7 Days to Die, The Direction of Zombie Survival Games

Welcome to 7 Days to Die, the zombie survival game that makes you really really hate yourself. Its a punishing game that doesn’t really allow for a whole lot of screwing up, the object of the game is really in the title. You have to survive, hopefully for longer then 7 days but we’ll see because the longest I’ve survived was 5 days before things started to get too out of hand. Your first day starts out relatively peacefully with a few zombies here or there but that’s pretty much about it. It lets you attempt to figure the game out, like how to craft, how to build and what your strategy will be. Note that you will die a lot and have to restart multiple times, hunting is a bitch, mining is a bitch and fighting zombies will lead to infection so you need to find antibiotics. Infection is frustrating as it is can not fix itself unless you die and come back (which will spawn you anywhere on the map) or you can take antibiotics. Infection basically slowly kills you, halves your health and makes you far more susceptible to other sicknesses (like in real life!)

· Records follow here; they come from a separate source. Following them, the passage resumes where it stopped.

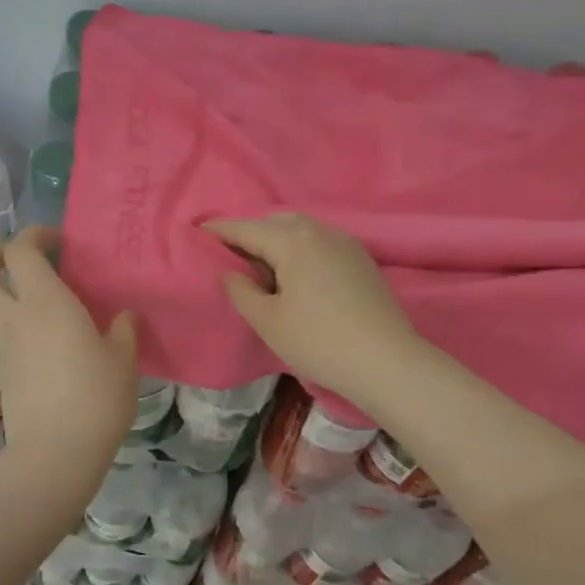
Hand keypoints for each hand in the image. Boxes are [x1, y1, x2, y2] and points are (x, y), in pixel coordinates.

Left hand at [0, 227, 138, 469]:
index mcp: (45, 302)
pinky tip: (57, 343)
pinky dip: (22, 325)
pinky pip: (7, 335)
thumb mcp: (123, 360)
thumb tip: (126, 317)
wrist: (55, 456)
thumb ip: (125, 330)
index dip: (34, 235)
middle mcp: (15, 318)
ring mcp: (5, 347)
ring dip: (9, 293)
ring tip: (52, 305)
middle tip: (16, 256)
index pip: (20, 250)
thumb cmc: (95, 398)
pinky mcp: (5, 373)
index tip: (59, 241)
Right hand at [205, 213, 425, 409]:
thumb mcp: (268, 321)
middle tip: (228, 253)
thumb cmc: (319, 342)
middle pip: (275, 222)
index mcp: (292, 241)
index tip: (197, 232)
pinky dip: (299, 246)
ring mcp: (345, 242)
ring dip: (276, 238)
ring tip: (260, 263)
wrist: (387, 362)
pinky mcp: (361, 259)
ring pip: (300, 229)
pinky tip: (295, 271)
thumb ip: (241, 291)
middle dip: (249, 232)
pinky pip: (320, 241)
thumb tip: (229, 272)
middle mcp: (319, 231)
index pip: (246, 229)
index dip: (220, 231)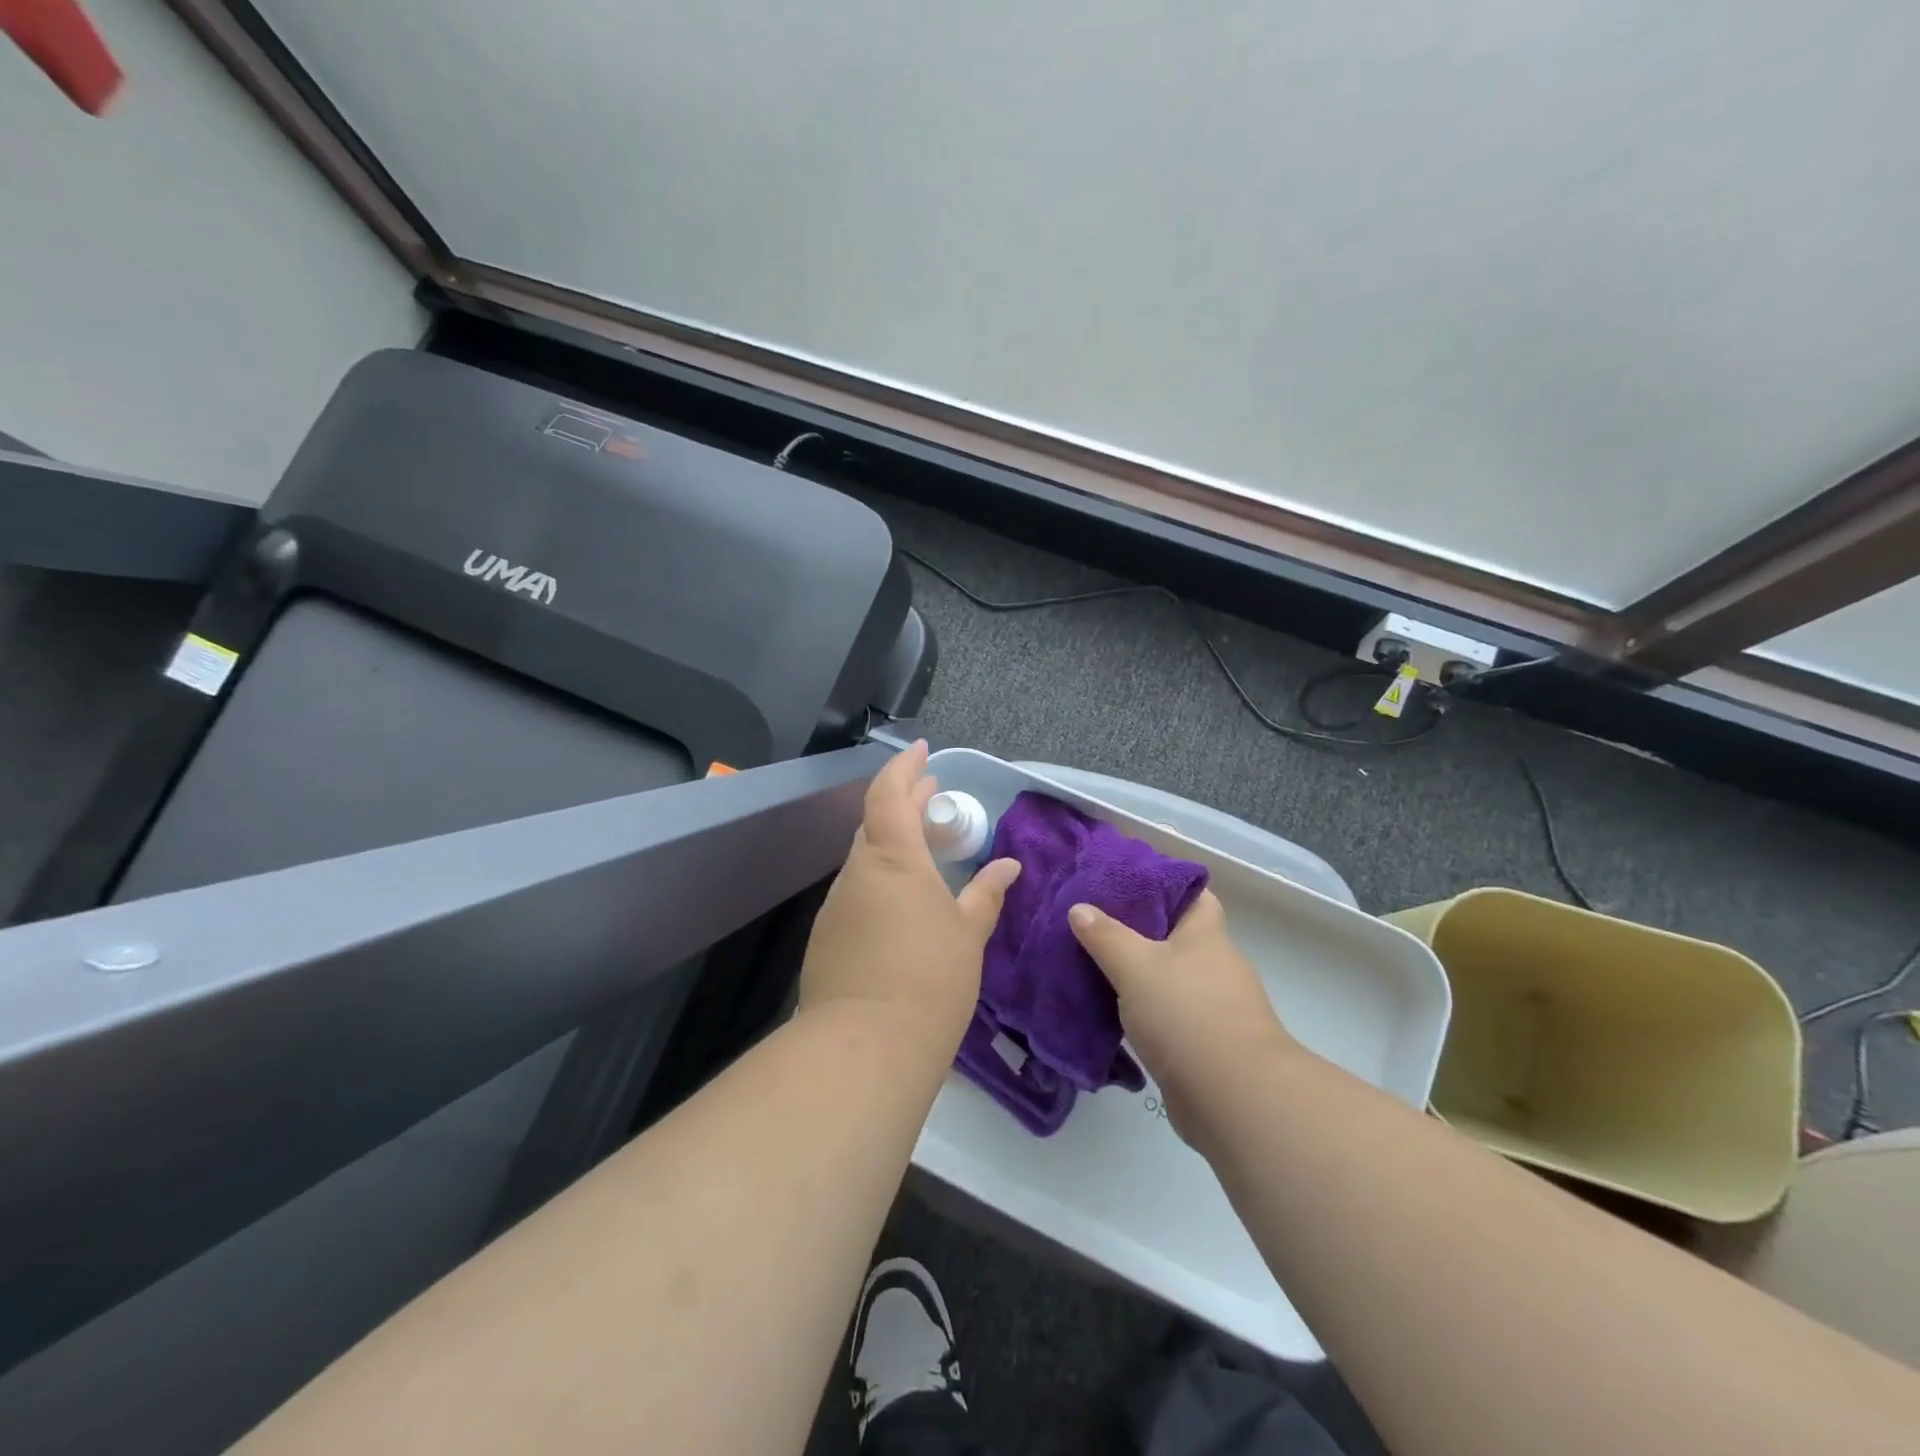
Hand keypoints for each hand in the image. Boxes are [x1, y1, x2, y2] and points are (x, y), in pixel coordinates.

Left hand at [798, 741, 1020, 1053]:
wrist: (865, 1047)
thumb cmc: (930, 978)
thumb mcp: (968, 933)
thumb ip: (986, 894)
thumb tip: (1008, 867)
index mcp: (893, 859)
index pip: (889, 793)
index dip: (905, 767)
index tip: (924, 751)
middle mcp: (858, 872)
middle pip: (876, 822)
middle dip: (904, 803)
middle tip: (933, 797)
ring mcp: (837, 905)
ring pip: (866, 859)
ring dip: (893, 844)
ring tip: (926, 850)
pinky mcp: (827, 938)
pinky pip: (858, 892)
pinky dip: (881, 880)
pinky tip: (903, 904)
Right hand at [1068, 891, 1294, 1145]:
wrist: (1234, 1099)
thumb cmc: (1187, 1014)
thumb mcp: (1136, 965)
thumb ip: (1106, 935)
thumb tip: (1080, 908)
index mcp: (1206, 935)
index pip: (1192, 894)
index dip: (1162, 884)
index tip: (1123, 882)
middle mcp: (1214, 966)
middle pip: (1175, 937)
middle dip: (1138, 930)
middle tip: (1092, 922)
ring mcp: (1213, 1008)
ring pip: (1168, 979)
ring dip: (1137, 975)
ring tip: (1091, 964)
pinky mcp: (1204, 1045)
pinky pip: (1166, 1016)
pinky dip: (1142, 1012)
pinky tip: (1109, 1012)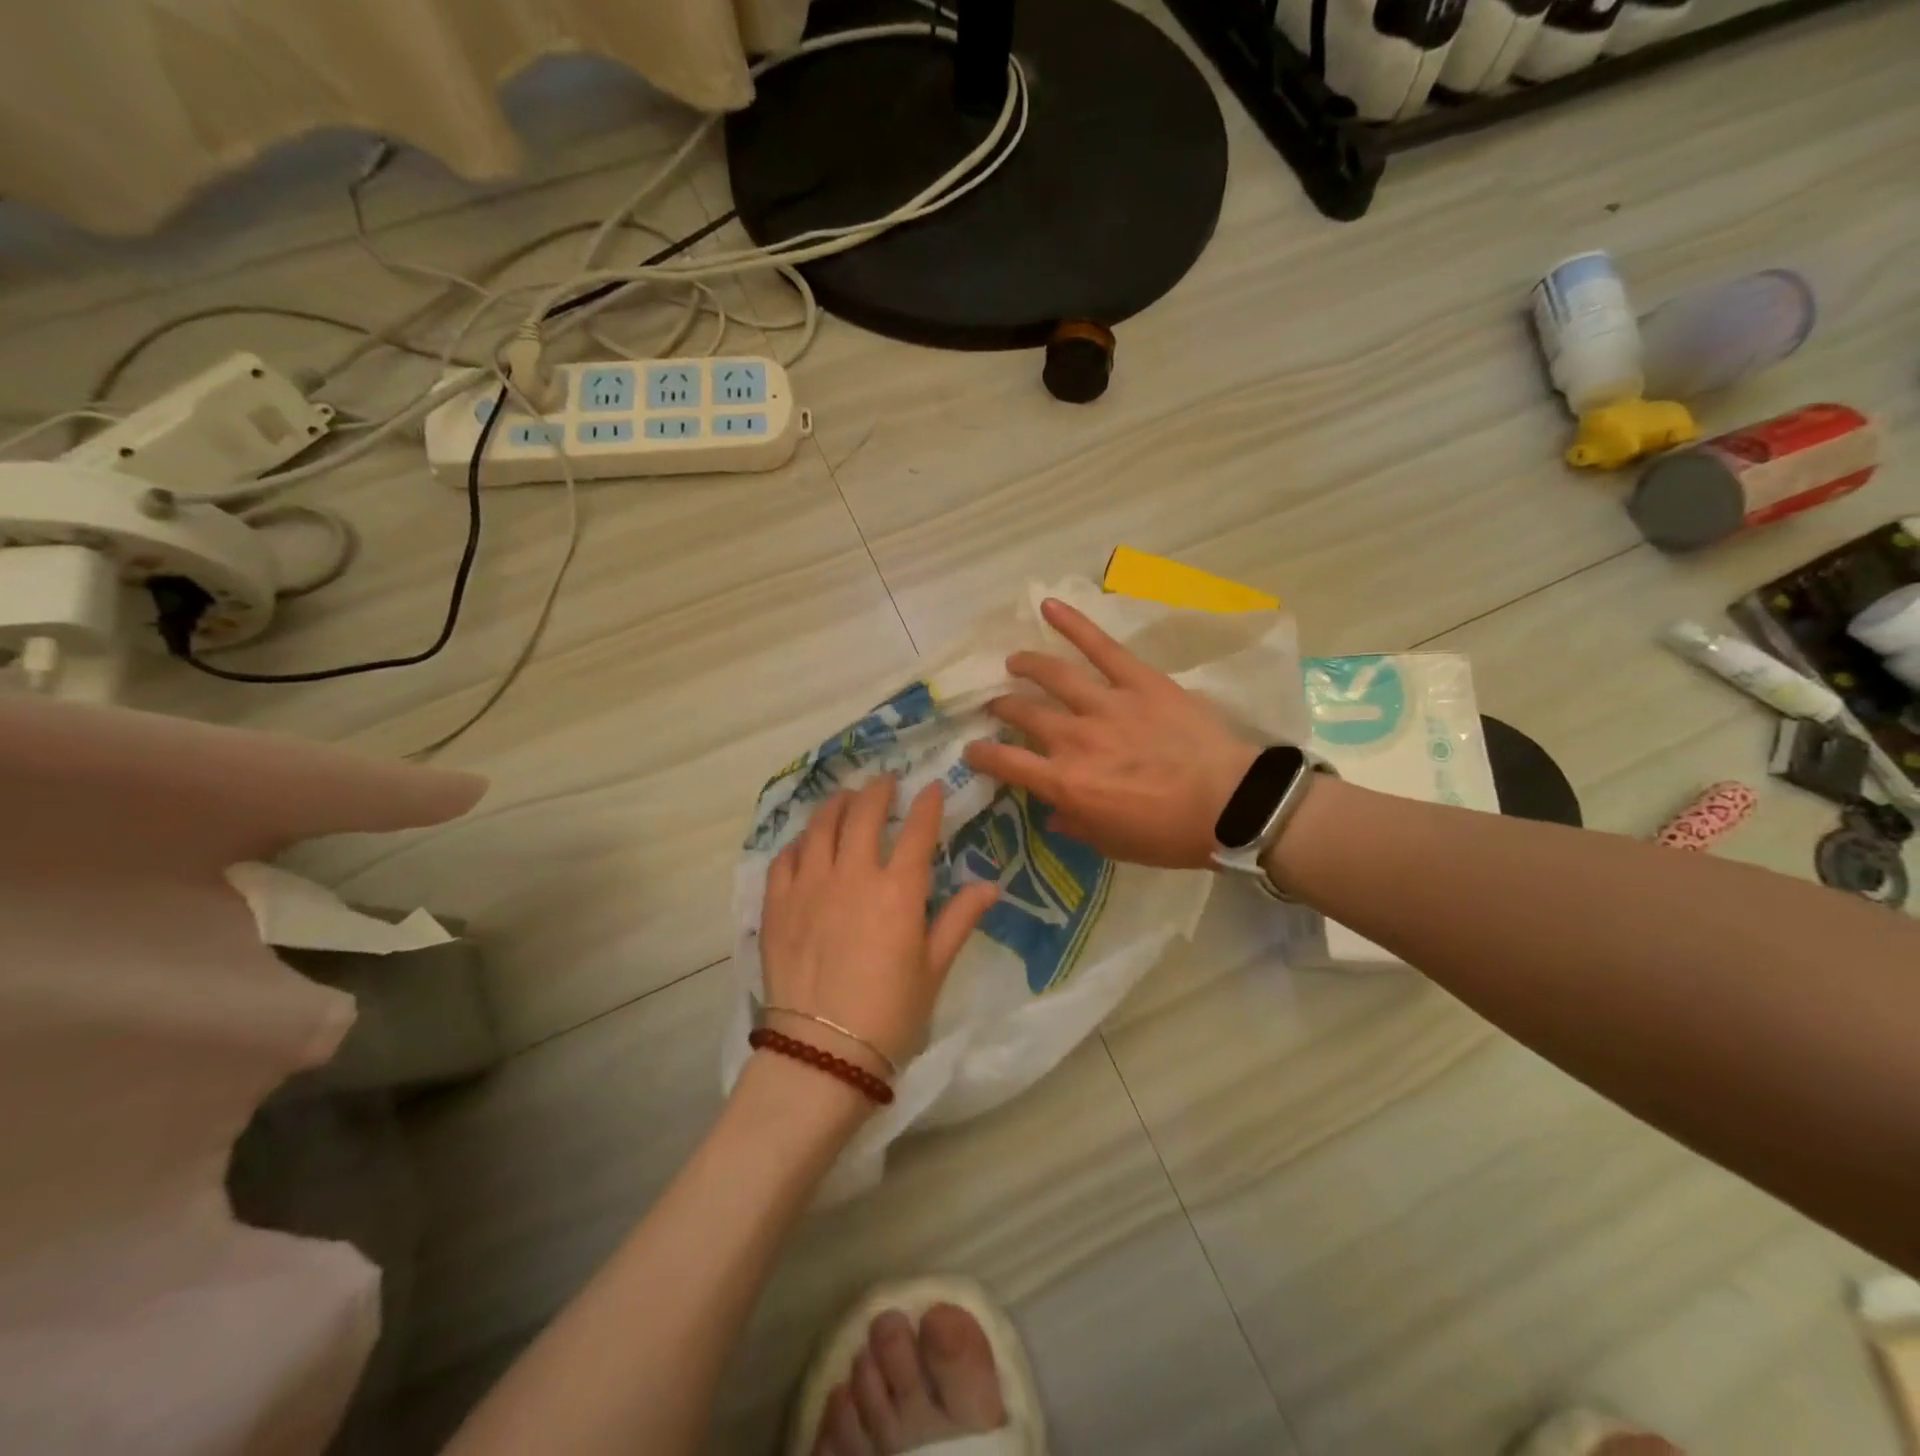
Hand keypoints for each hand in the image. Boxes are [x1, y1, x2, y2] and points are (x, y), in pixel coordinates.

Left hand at [760, 775, 998, 1078]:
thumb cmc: (890, 1015)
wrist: (822, 1053)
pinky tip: (805, 842)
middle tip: (886, 782)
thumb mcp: (933, 969)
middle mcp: (853, 875)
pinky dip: (799, 842)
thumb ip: (958, 920)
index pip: (918, 831)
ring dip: (836, 804)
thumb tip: (990, 886)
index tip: (933, 787)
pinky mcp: (776, 904)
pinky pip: (785, 857)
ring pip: (821, 826)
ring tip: (845, 798)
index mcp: (898, 891)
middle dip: (878, 790)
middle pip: (864, 814)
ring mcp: (809, 885)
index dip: (928, 804)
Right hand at [962, 598, 1256, 869]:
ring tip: (1014, 661)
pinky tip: (1048, 606)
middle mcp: (1075, 739)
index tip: (973, 750)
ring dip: (1027, 665)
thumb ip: (1076, 826)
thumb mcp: (1114, 845)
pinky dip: (1074, 623)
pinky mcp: (1139, 682)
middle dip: (1003, 708)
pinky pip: (1101, 647)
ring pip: (1053, 675)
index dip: (982, 755)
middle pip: (1024, 714)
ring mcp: (1106, 705)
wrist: (1232, 806)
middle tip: (998, 705)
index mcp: (1066, 783)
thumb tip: (1053, 814)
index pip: (1007, 763)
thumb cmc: (1170, 835)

// 7 Days to Die is Property of Fun Pimps Entertainment and is an Early Access Game on Steam //

Can’t even make it the blasted 7 days!!!

                 Now we get to environmental destructibility, you can dig mines (good!) in which you will be followed into and killed in (Boo!) buildings have to be supported by walls and supports (Hey cool!) and zombies will make your initial buildings come crumbling down (God dammit!). So you essentially become a human squirrel, finding a desolate enough place to hunker down and barricade until you can gather enough supplies to build a great fortress. By the way singleplayer in this game is almost impossible, you are far better off with friends so you can better organize and communicate. Also makes gathering supplies so much better because you can have someone watch your back. Did I mention that you’ll eventually be so used to the zombies being around that you’ll hear them out there quietly shuffling and moaning. You’ll only really start to panic when you hear one knocking on your door.

I did this for YOU!!!

So obviously its a difficult game, but as we’ve discussed before you can still make difficult games fun and fair even though they’re difficult. The thing that makes 7 Days to Die a bad game (It’s still in Alpha so that could change) is that even though it has all the elements that makes games like Minecraft fun it doesn’t make it in a fun or interesting new way. It is at some points an excessively punishing game and not that it even means too, at its heart this game has potential to be so much more. A survivalist horror horde mode kind of game is an awesome concept and for obvious reasons has a lot of appeal despite the fact that zombies are an over done trope. And we haven’t even gotten started on the other aspects of play yet. So to start, the game comes with its own recipe book for crafting and you must find other recipes in the world in order to craft other things (Like guns and the like). But one of the major problems with the crafting system is that it requires a lot of resources to do anything, not only do you need three different things in order to craft your first ranged weapon, you also need to craft arrows for it and then you also have to learn how to use it which isn’t as intuitive as it could be.

And each of these other pieces have to be individually crafted and forged

                    One of the big things with 7 Days to Die is that guns really do feel good to shoot, the game was definitely made with firearms in mind; however, you aren’t able to use them until the later parts of each world which is a major problem because the other weapons feel like you are fighting in a nightmare where it feels like you can’t ever hit hard enough or fast enough. Now with that said I realize that this is a game in its alpha testing phase, but it is a early access title and we’ve seen plenty of early access titles on steam have perfectly playable games that are much more intuitive and let the player figure things out on their own (aka Rust, Planetary Annihilation, etc.) it just seems like the developers really need the money so instead of just focusing on the games interactive feel that they instead used graphics from an early 00s game and made the game look passable instead of using place holders and making the gameplay feel good. Now when we talk about intuitive game design the things that I look for are now the same as what other people look for. In a pre-generated environment its already going to be difficult to make sure that your game’s level designs feel fair (seeing as even in games like Rust or Minecraft there still seems to be issues with that) so I won’t jump into that but one of the many problems that even finished games have this and it is slow and clunky game design. When animation forces the fighting that you will be doing into a slow and painful slugfest. When you can move faster then you can swing your weapon there is a design problem, also when enemies (like zombies) have more reach then you do with a club, axe or machete there is a design problem, when you still have to look up the wiki for the game to learn how to craft even though there is a recipe book you have a design problem. Now does this game have redeemable value? Absolutely, and it’s even more fun with groups of friends as you plan and build your base but it needs some serious overhauls on its design if it ever plans on moving out of Early Access and that doesn’t look like that is anytime soon.